Governor reaches out to help doctors
The governor of Pennsylvania was concerned enough to direct that emergency steps be taken to provide temporary relief from the high costs of medical malpractice insurance. Gov. Mark Schweiker announced the emergency steps in December 2001 and said the state would help providers get through the insurance crisis until comprehensive reform legislation can be passed early this year.
"While we continue to look at ways to overhaul what has become a financially burdensome system that threatens the quality of health care for Pennsylvanians, this temporary measure will provide some immediate relief to doctors in the short term," Schweiker said in announcing the emergency steps.

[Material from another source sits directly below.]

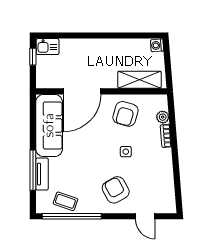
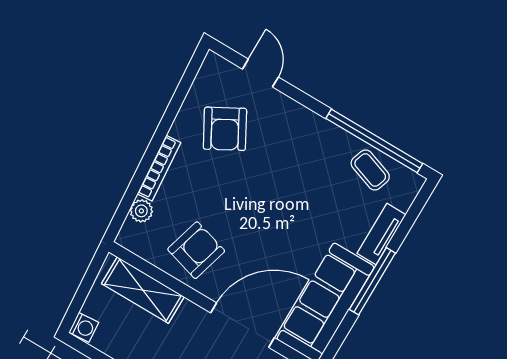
bookcase: (166, 136) -> (159, 168), width x1.56
side table: (126, 152) -> (231, 191), removed
window: (33, 170) -> (372, 281), moved
armchair: (116, 190) -> (225, 129), moved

Schweiker directed the state’s Medical Professional Liability Catastrophe (CAT) Fund director John Reed to delay collection of the surcharge for the calendar year 2002 from the Joint Underwriting Association (JUA) on behalf of those physicians it covers until June 30, 2002. The governor also asked Insurance Commissioner Diane Koken to require the JUA to delay the deadline for submission of the CAT Fund surcharge by physicians until April 30, 2002. JUA is the "insurer of last resort" for medical malpractice in Pennsylvania and generally covers those physicians who are unable to acquire private insurance coverage. As the insurer of last resort, JUA is obligated to insure all physicians who apply for coverage.
With private medical malpractice insurers refusing to write new policies and, in some cases, declining to renew existing ones, the number of physicians forced to obtain coverage through JUA could double in 2002, according to state predictions.